John Berger notes, “Publicity is not merely an assembly of competing messages: it is a language in itself which is always being used to make the same general proposal. Within publicity, choices are offered between this cream and that cream, this car and that car, but publicity as a system only makes a single proposal. It proposes that we transform ourselves, or our lives, by buying something more”.

- Judith Willaimson says how advertising trys to address our desires and aspirations rather than showing or telling us how the product would be useful to us. This is the case with many things, such as cars, particular cars suite particular people based on their life style and personality rather than practicality.

- We gain fulfillment through products that address our desires rather than something we actually need and will make use out of.

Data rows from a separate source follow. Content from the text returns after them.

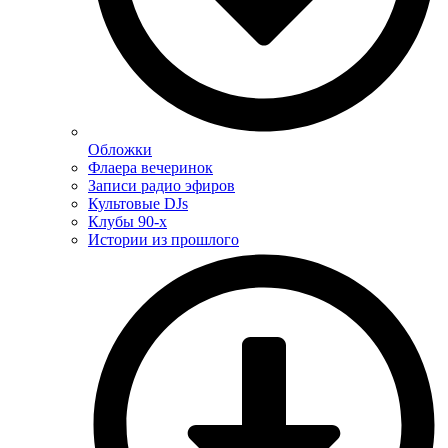
Обложки
Флаера вечеринок
Записи радио эфиров
Культовые DJs
Клубы 90-х
Истории из прошлого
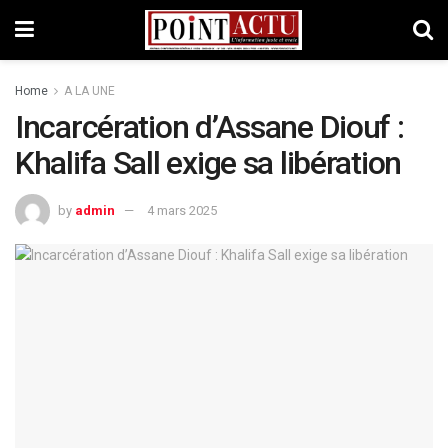
Home
A LA UNE
Incarcération d’Assane Diouf :
Khalifa Sall exige sa libération
by
admin
4 mars 2025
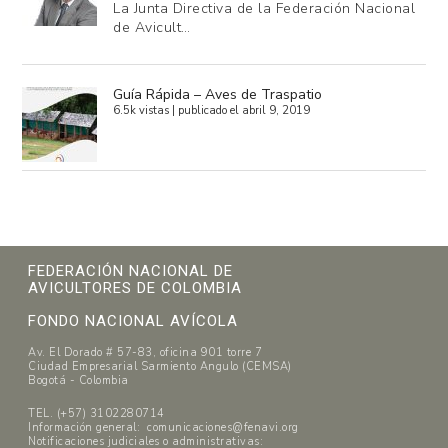
La Junta Directiva de la Federación Nacional
de Avicult…
Guía Rápida – Aves de Traspatio
6.5k vistas
|
publicado el abril 9, 2019
FEDERACIÓN NACIONAL DE
AVICULTORES DE COLOMBIA
FONDO NACIONAL AVÍCOLA
Av. El Dorado # 57-83, oficina 901 torre 7
Ciudad Empresarial Sarmiento Angulo (CEMSA)
Bogotá - Colombia
TEL. (+57) 3102280714
Información general: comunicaciones@fenavi.org
Notificaciones judiciales o administrativas:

- One of the fundamentals of advertising is to permit the consumer to freely enjoy life and to confirm his right to surround himself with products that enrich his existence and make him happy.

- Baudrillard argues that such simulacra, do not have any referent or ground in reality, and that our cultural condition becomes one of “hyperreality”. In hyperreality images of take on lives of their own and become templates for new realities.

- Disneyland is considered to be hyper real. It is a model of simulation, it is a play of illusions and is over fantastical.

- The Twin towers and the 9/11 attack was very reminiscent of Hollywood action films.

- Baudrillard considers that examples such as these are indications of how social events themselves are now shaped through the influence of simulacra generated by media culture.

 - In Baudrillard's analysis simulacra also invade political policy. Wants, desires, and beliefs forged by the propaganda and advertising, are recorded in opinion polls, which are closely monitored by politicians, and inform the policy decisions.

- This vision of hyper-real society formulates Baudrillard's sense of postmodernism, which for him is an era in which progress has come to a standstill.